Herpes Simplex Virus-1 and -2
Only age appeared to be meaningfully associated with HSV-1 antibody levels. In multivariate models (with dichotomized vitamin D, DRB1 status, race, and ethnicity), each one year older age at blood collection was associated with a lower HSV-1 antibody level (beta coefficient −0.16, 95% CI [−0.34, 0.02], p=0.085); the results were similar in models in which vitamin D was a continuous covariate (). There was no meaningful difference when the blood draw date was added to the models. There appeared to be a possible interaction between MS/CIS status and vitamin D level (p=0.18), but analyses stratified by MS/CIS status did not show meaningful differences. Interaction could not be assessed in models in which vitamin D was dichotomous because there were no controls positive for antibodies to HSV-1 who had sufficient vitamin D levels. MS/CIS status did not appear to be a confounder in the association between vitamin D levels and HSV-1 antibody levels.
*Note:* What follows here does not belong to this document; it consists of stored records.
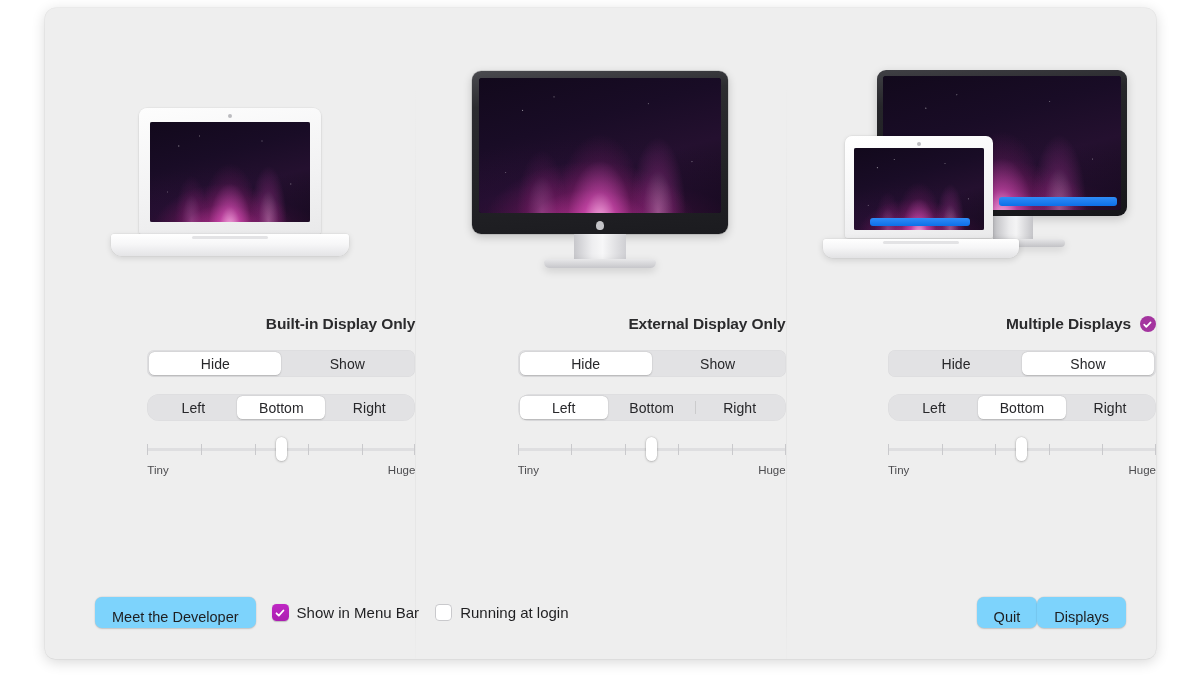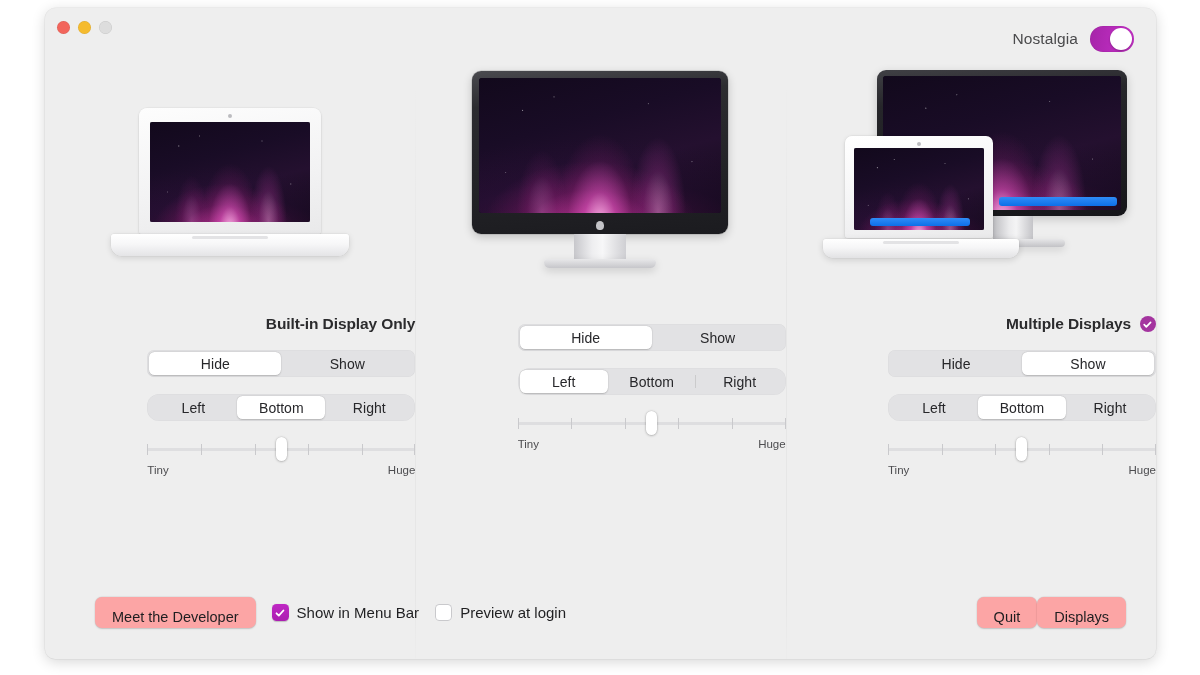--- a/index.html
+++ b/index.html
@@ -466,20 +466,6 @@
 
 <div class="window">
 
-  <div class="titlebar">
-    <div class="traffic">
-      <span class="dot close"></span>
-      <span class="dot min"></span>
-      <span class="dot zoom"></span>
-    </div>
-
-    <div class="nostalgia-wrap">
-      <span class="nostalgia-label">Nostalgia</span>
-      <span class="switch">
-        <span class="knob"></span>
-      </span>
-    </div>
-  </div>
 
   <div class="columns">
Among HSV-2-positive patients, vitamin D levels were weakly associated with HSV-2 antibody levels when vitamin D was a continuous, but not a binary, variable (coefficient for 1 ng/mL greater vitamin D level= 0.03, 95% CI [0.00, 0.07], p=0.08); non-white race also tended to be associated with higher antibody levels (). Adding the day of the year on which the blood was drawn was not associated with a meaningful change in the estimates. MS/CIS status did not appear to confound the association of vitamin D and HSV-2 antibody levels, although in the models that had vitamin D as a continuous variable, there was evidence for a possible interaction (p=0.12 for interaction term). Among those with MS/CIS, each 1 ng/mL greater vitamin D level was associated with a higher HSV-2 antibody levels (coefficient 0.05, 95% CI [0.01, 0.09], p=0.030), while vitamin D did not appear to be associated with the antibody levels in controls. Such an interaction was not apparent when vitamin D was treated as a binary covariate.